• _INPUT_
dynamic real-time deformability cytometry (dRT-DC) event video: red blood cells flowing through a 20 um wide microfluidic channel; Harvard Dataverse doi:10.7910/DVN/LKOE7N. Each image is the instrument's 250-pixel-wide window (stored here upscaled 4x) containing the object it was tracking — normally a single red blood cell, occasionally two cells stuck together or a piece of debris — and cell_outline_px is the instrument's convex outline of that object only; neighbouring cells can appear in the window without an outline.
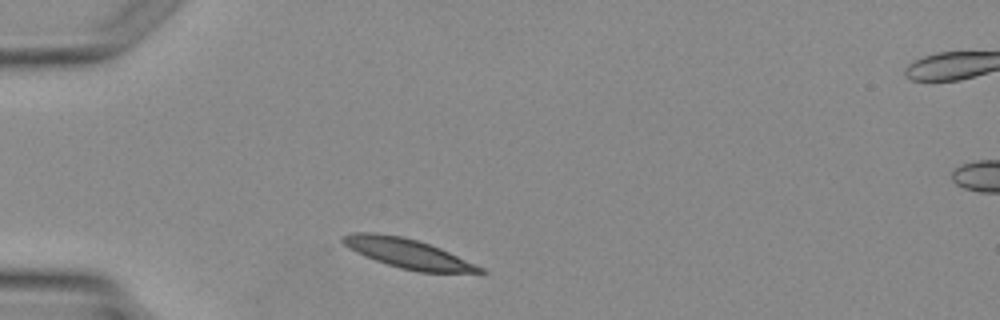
{"species": "Egyptian fruit bat (a non-hibernating species)", "species_latin": "Rousettus aegyptiacus", "temperature_condition": "warm", "stored_images_in_passage": 2, "segment_of_instrument_passage": [1, 2], "camera_frame_rate_fps": 3000, "um_per_image_px": 0.085, "animal": {"sex": "female"}, "frame": {"image": 1, "passage_image": 1, "time_ms": 0.0, "image_size_px": [1000, 320], "cell_outline_px": [[488, 272], [420, 272], [400, 268], [376, 260], [356, 252], [344, 244], [340, 240], [344, 236], [352, 232], [372, 232], [404, 236], [440, 248], [484, 268]], "centroid_in_image_um": [34.64, 21.53], "position_along_channel_um": 50.4, "area_um2": 23.12}}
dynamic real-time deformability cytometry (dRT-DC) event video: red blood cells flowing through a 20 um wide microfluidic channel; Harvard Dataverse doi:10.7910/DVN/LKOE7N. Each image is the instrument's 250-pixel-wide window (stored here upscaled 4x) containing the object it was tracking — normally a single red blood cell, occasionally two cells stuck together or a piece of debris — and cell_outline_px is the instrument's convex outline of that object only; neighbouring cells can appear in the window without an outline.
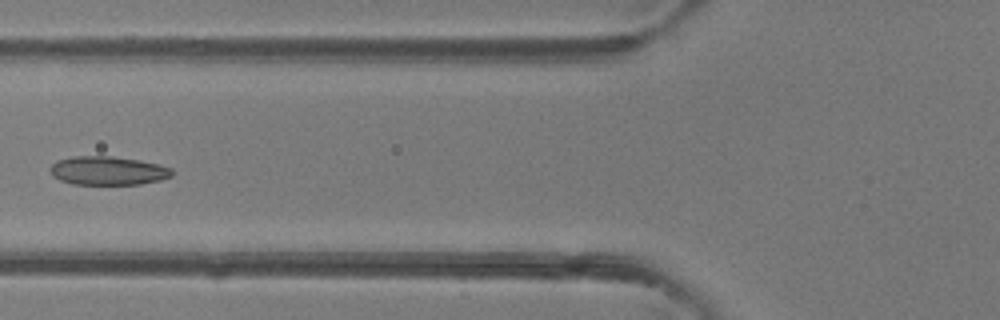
{"species": "common noctule bat (a hibernating species)", "species_latin": "Nyctalus noctula", "temperature_condition": "room temperature", "stored_images_in_passage": 6, "camera_frame_rate_fps": 3000, "um_per_image_px": 0.085, "animal": {"sex": "female"}, "frame": {"image": 1, "passage_image": 6, "time_ms": 1.667, "image_size_px": [1000, 320], "cell_outline_px": [[172, 176], [160, 180], [140, 184], [72, 184], [60, 180], [52, 176], [48, 168], [56, 160], [72, 156], [112, 156], [140, 160], [160, 164], [172, 168]], "centroid_in_image_um": [9.15, 14.5], "position_along_channel_um": 116.7, "area_um2": 20.58}}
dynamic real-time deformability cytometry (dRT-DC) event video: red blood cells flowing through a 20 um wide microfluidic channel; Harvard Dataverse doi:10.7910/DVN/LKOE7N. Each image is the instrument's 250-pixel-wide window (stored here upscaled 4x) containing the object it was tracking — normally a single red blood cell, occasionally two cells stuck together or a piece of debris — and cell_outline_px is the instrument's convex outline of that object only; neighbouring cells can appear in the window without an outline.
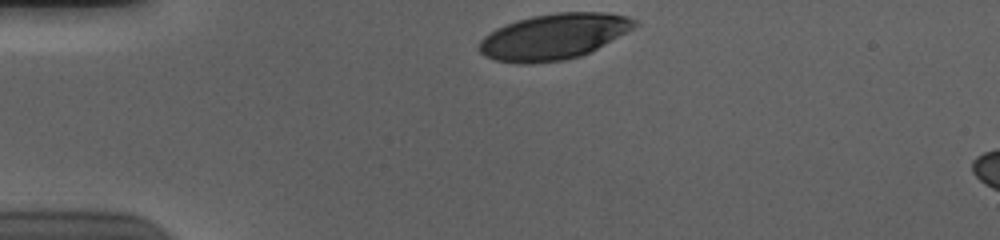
{"species": "human", "species_latin": "Homo sapiens", "temperature_condition": "cold", "stored_images_in_passage": 34, "camera_frame_rate_fps": 3000, "um_per_image_px": 0.085, "donor": {"sex": "male"}, "frame": {"image": 1, "passage_image": 1, "time_ms": 0.0, "image_size_px": [1000, 240], "cell_outline_px": [[640, 24], [604, 44], [580, 56], [564, 60], [528, 64], [492, 60], [484, 56], [476, 48], [480, 40], [484, 36], [496, 28], [516, 20], [532, 16], [556, 12], [608, 12], [628, 16], [636, 20]], "centroid_in_image_um": [47.03, 3.1], "position_along_channel_um": 38.0, "area_um2": 41.5}}
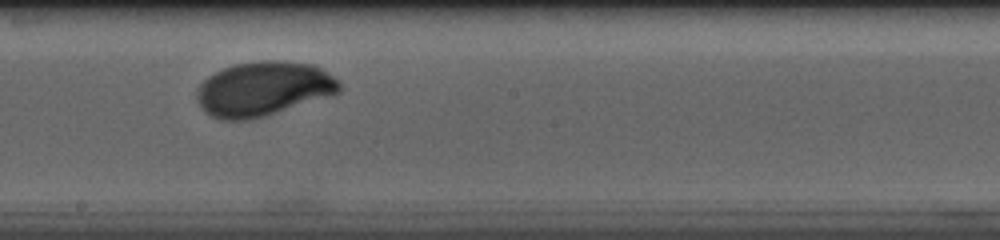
{"frame": {"image": 2, "passage_image": 20, "time_ms": 6.333, "image_size_px": [1000, 240], "cell_outline_px": [[340, 92], [332, 96], [252, 120], [220, 120], [204, 112], [200, 108], [196, 100], [196, 92], [200, 84], [208, 76], [224, 68], [236, 64], [260, 60], [276, 60], [312, 64], [320, 68], [340, 80]], "centroid_in_image_um": [22.39, 7.57], "position_along_channel_um": 225.8, "area_um2": 45.66}}
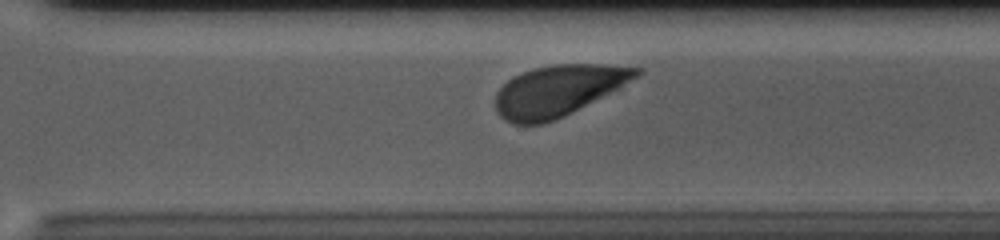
{"frame": {"image": 3, "passage_image": 28, "time_ms": 9.0, "image_size_px": [1000, 240], "cell_outline_px": [[644, 72], [640, 76], [564, 116], [540, 124], [512, 124], [504, 120], [496, 112], [496, 92], [512, 76], [532, 68], [556, 64], [600, 64], [644, 68]], "centroid_in_image_um": [47.43, 7.69], "position_along_channel_um": 323.2, "area_um2": 41.62}, "authors_computed_cell_mechanics": {"area_um2": 43.3211, "velocity_mm_per_s": 3.6487, "shape_relaxation_time_tau1_ms": 3.3359, "shape_relaxation_time_tau2_ms": null, "deformation_change_tau1": 0.1904, "deformation_change_tau2": null}}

• _SET PROBLEM_
Restate the whole listing above exactly, except for its images.

• _THE OUTPUT_
dynamic real-time deformability cytometry (dRT-DC) event video: red blood cells flowing through a 20 um wide microfluidic channel; Harvard Dataverse doi:10.7910/DVN/LKOE7N. Each image is the instrument's 250-pixel-wide window (stored here upscaled 4x) containing the object it was tracking — normally a single red blood cell, occasionally two cells stuck together or a piece of debris — and cell_outline_px is the instrument's convex outline of that object only; neighbouring cells can appear in the window without an outline.
{"species": "Egyptian fruit bat (a non-hibernating species)", "species_latin": "Rousettus aegyptiacus", "temperature_condition": "warm", "stored_images_in_passage": 2, "segment_of_instrument_passage": [1, 2], "camera_frame_rate_fps": 3000, "um_per_image_px": 0.085, "animal": {"sex": "female"}, "frame": {"image": 1, "passage_image": 1, "time_ms": 0.0, "image_size_px": [1000, 320], "cell_outline_px": [[488, 272], [420, 272], [400, 268], [376, 260], [356, 252], [344, 244], [340, 240], [344, 236], [352, 232], [372, 232], [404, 236], [440, 248], [484, 268]], "centroid_in_image_um": [34.64, 21.53], "position_along_channel_um": 50.4, "area_um2": 23.12}}
dynamic real-time deformability cytometry (dRT-DC) event video: red blood cells flowing through a 20 um wide microfluidic channel; Harvard Dataverse doi:10.7910/DVN/LKOE7N. Each image is the instrument's 250-pixel-wide window (stored here upscaled 4x) containing the object it was tracking — normally a single red blood cell, occasionally two cells stuck together or a piece of debris — and cell_outline_px is the instrument's convex outline of that object only; neighbouring cells can appear in the window without an outline.
{"species": "common noctule bat (a hibernating species)", "species_latin": "Nyctalus noctula", "temperature_condition": "room temperature", "stored_images_in_passage": 6, "camera_frame_rate_fps": 3000, "um_per_image_px": 0.085, "animal": {"sex": "female"}, "frame": {"image": 1, "passage_image": 6, "time_ms": 1.667, "image_size_px": [1000, 320], "cell_outline_px": [[172, 176], [160, 180], [140, 184], [72, 184], [60, 180], [52, 176], [48, 168], [56, 160], [72, 156], [112, 156], [140, 160], [160, 164], [172, 168]], "centroid_in_image_um": [9.15, 14.5], "position_along_channel_um": 116.7, "area_um2": 20.58}}
dynamic real-time deformability cytometry (dRT-DC) event video: red blood cells flowing through a 20 um wide microfluidic channel; Harvard Dataverse doi:10.7910/DVN/LKOE7N. Each image is the instrument's 250-pixel-wide window (stored here upscaled 4x) containing the object it was tracking — normally a single red blood cell, occasionally two cells stuck together or a piece of debris — and cell_outline_px is the instrument's convex outline of that object only; neighbouring cells can appear in the window without an outline.
{"species": "human", "species_latin": "Homo sapiens", "temperature_condition": "cold", "stored_images_in_passage": 34, "camera_frame_rate_fps": 3000, "um_per_image_px": 0.085, "donor": {"sex": "male"}, "frame": {"image": 1, "passage_image": 1, "time_ms": 0.0, "image_size_px": [1000, 240], "cell_outline_px": [[640, 24], [604, 44], [580, 56], [564, 60], [528, 64], [492, 60], [484, 56], [476, 48], [480, 40], [484, 36], [496, 28], [516, 20], [532, 16], [556, 12], [608, 12], [628, 16], [636, 20]], "centroid_in_image_um": [47.03, 3.1], "position_along_channel_um": 38.0, "area_um2": 41.5}}
{"frame": {"image": 2, "passage_image": 20, "time_ms": 6.333, "image_size_px": [1000, 240], "cell_outline_px": [[340, 92], [332, 96], [252, 120], [220, 120], [204, 112], [200, 108], [196, 100], [196, 92], [200, 84], [208, 76], [224, 68], [236, 64], [260, 60], [276, 60], [312, 64], [320, 68], [340, 80]], "centroid_in_image_um": [22.39, 7.57], "position_along_channel_um": 225.8, "area_um2": 45.66}}
{"frame": {"image": 3, "passage_image": 28, "time_ms": 9.0, "image_size_px": [1000, 240], "cell_outline_px": [[644, 72], [640, 76], [564, 116], [540, 124], [512, 124], [504, 120], [496, 112], [496, 92], [512, 76], [532, 68], [556, 64], [600, 64], [644, 68]], "centroid_in_image_um": [47.43, 7.69], "position_along_channel_um": 323.2, "area_um2": 41.62}, "authors_computed_cell_mechanics": {"area_um2": 43.3211, "velocity_mm_per_s": 3.6487, "shape_relaxation_time_tau1_ms": 3.3359, "shape_relaxation_time_tau2_ms": null, "deformation_change_tau1": 0.1904, "deformation_change_tau2": null}}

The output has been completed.